I stopped blogging for a week because I was swamped with life, so I couldn’t follow through on my black history month posts.  Hair is a topic I wanted to address at some point, and after reading negative reactions to Viola Davis’ hair at the Oscars, I figured this was appropriate.

A (white) friend of mine posted this on Facebook last night:

I seriously doubt they meant any malice.  I think this is a prime example of the fact that white people never have to think about race or why things are the way they are.  They can just exist.  For people of color, race is everywhere.  Even in something as seemingly insignificant as a glib comment about a weave.

First, let’s talk about the hair itself.

Afro-textured hair, black people hair, kinky hair, whatever you want to call it (well, not whatever you want to call it: wooly, bushy, crispy etc. will get you smacked) is the result of flattened hair follicles.  Very straight, Asiatic hair is round, white people hair is more oval, and black people hair is flattened, resulting in a variety of ribbon-like, spiral, curly, or wavy textures.  Because of the curl, oil doesn’t travel easily from the scalp through the length of the hair, resulting in a drier appearance.  Also, African hair is less dense, with about 40 less hairs per square centimeter when compared to Caucasian hair.  All of these things make African heads more suitable to the hot climates of the sub-sahara.  The coils allow air to circulate at the scalp.  Additionally, the hair retains it’s relative shape and appearance when dampened by sweat, unlike straight hair that sticks to the skin and lies flat when moist.
------
Stated problem
Condense the paragraph beginning "Afro-textured hair, black people hair" from the blog post on hair into a bulleted list that keeps its main facts. This material has no connection to the blog post on hair.

Data
------
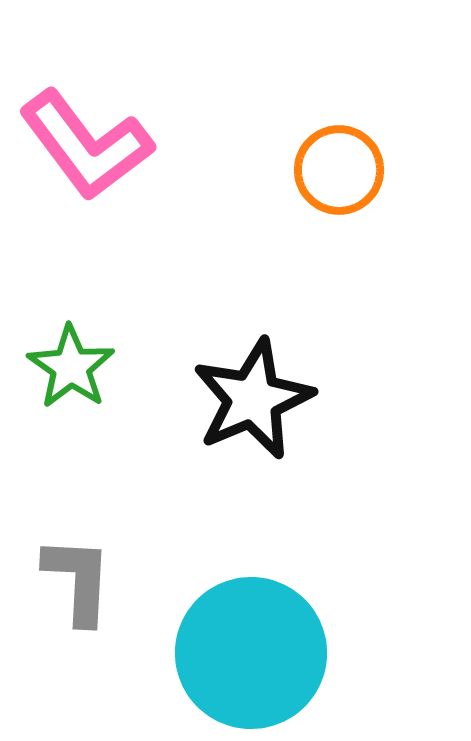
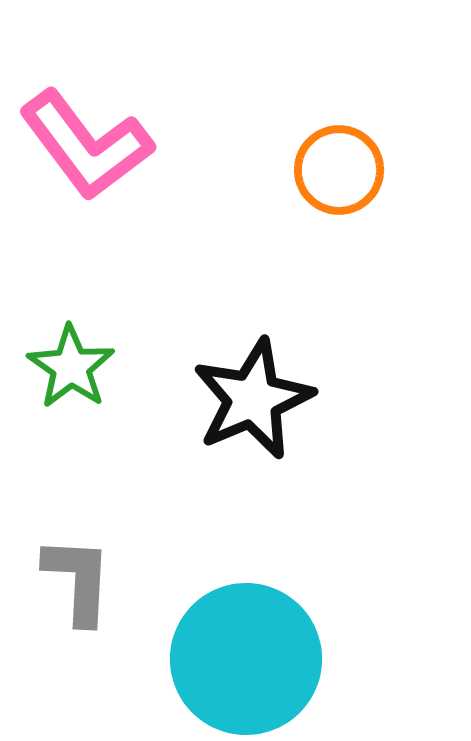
cyan circle: moved 5 px left, 6 px down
------
Reply
- Afro-textured hair comes from flattened hair follicles. Very straight Asiatic hair is round and white people's hair is more oval.
- The flattened shape produces ribbon-like, spiral, curly, or wavy textures.
- The curl keeps scalp oil from traveling down the hair, so it looks drier.
- It is less dense, with about 40 fewer hairs per square centimeter than Caucasian hair.
- These traits suit the hot climates of the sub-Sahara. The coils let air circulate at the scalp.
- It keeps its shape when damp with sweat, while straight hair sticks to the skin and lies flat.